[Saved data entries]
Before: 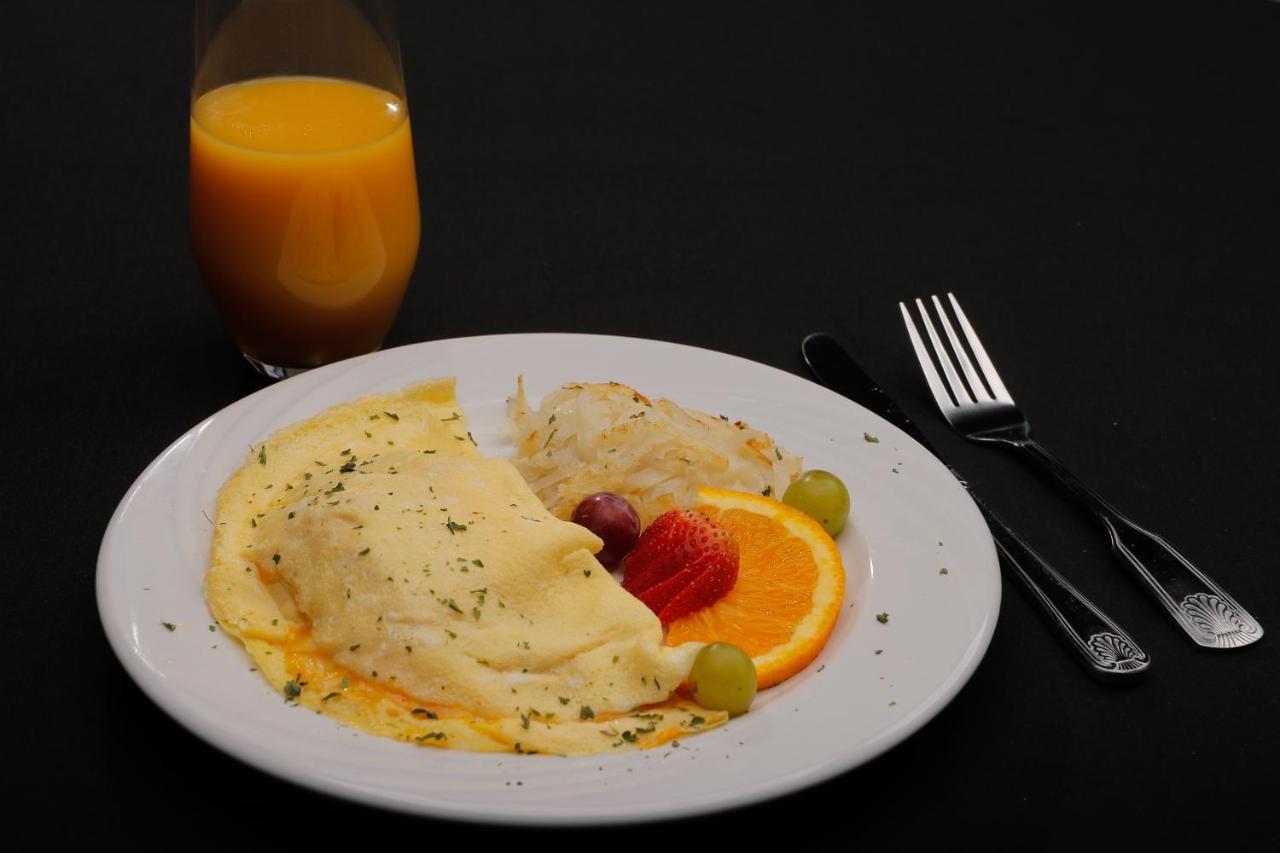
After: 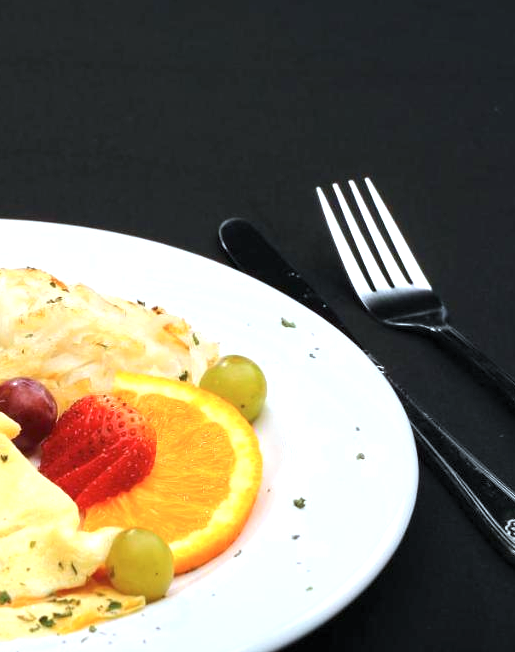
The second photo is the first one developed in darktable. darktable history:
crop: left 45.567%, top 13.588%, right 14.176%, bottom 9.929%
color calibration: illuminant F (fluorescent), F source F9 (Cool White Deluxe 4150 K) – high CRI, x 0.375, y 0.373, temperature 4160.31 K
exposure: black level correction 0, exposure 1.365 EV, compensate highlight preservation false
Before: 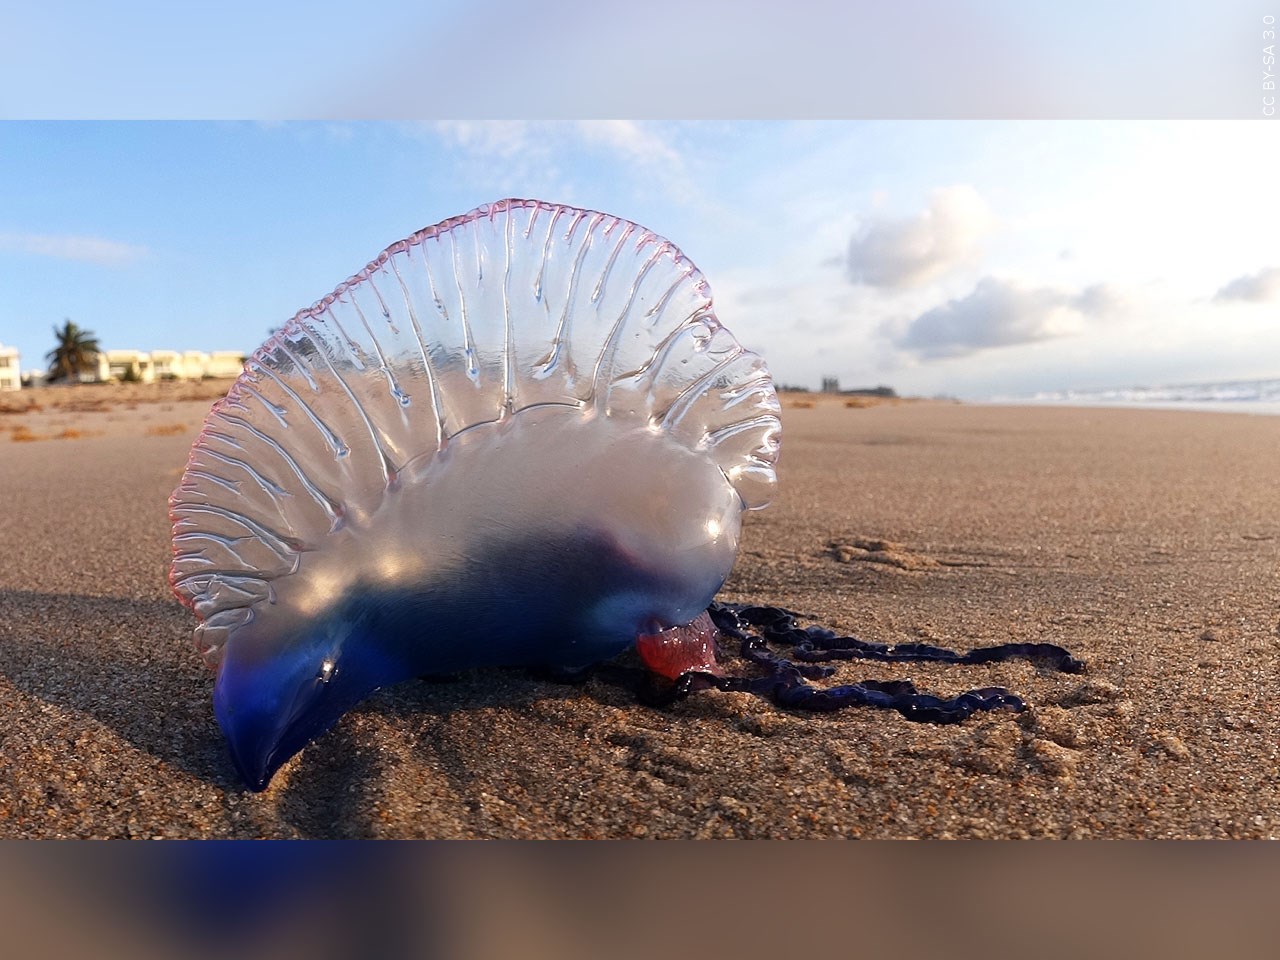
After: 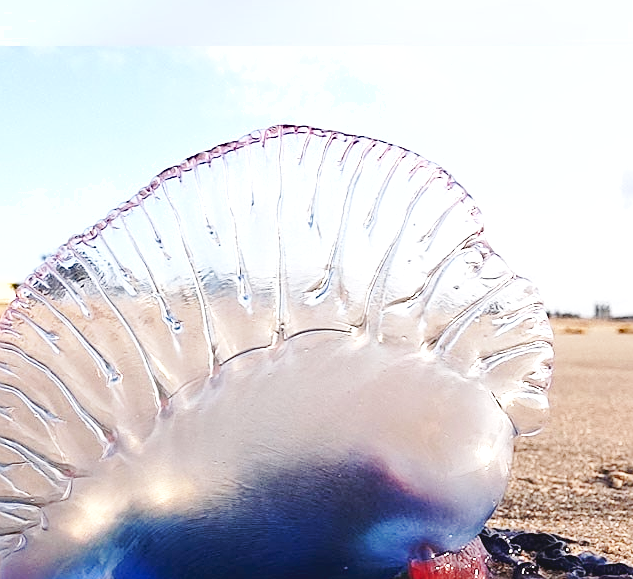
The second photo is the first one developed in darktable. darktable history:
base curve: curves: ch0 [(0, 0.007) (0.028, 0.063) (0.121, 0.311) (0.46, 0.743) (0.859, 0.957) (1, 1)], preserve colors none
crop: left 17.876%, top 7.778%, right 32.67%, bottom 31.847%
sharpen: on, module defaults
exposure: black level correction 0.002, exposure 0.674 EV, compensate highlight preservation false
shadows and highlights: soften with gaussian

AIM: Output these records as a two-column CSV with one row per record, using the columns "request" and "answer". Quote each field, replace line breaks with spaces, and leave out the pictures.

THE OUTPUT:
request,answer
"Before: After: The second photo is the first one developed in darktable. darktable history:","crop: left 45.567%, top 13.588%, right 14.176%, bottom 9.929% color calibration: illuminant F (fluorescent), F source F9 (Cool White Deluxe 4150 K) – high CRI, x 0.375, y 0.373, temperature 4160.31 K exposure: black level correction 0, exposure 1.365 EV, compensate highlight preservation false"
"Before: After: The second photo is the first one developed in darktable. darktable history:","base curve: curves: ch0 [(0, 0.007) (0.028, 0.063) (0.121, 0.311) (0.46, 0.743) (0.859, 0.957) (1, 1)], preserve colors none crop: left 17.876%, top 7.778%, right 32.67%, bottom 31.847% sharpen: on, module defaults exposure: black level correction 0.002, exposure 0.674 EV, compensate highlight preservation false shadows and highlights: soften with gaussian"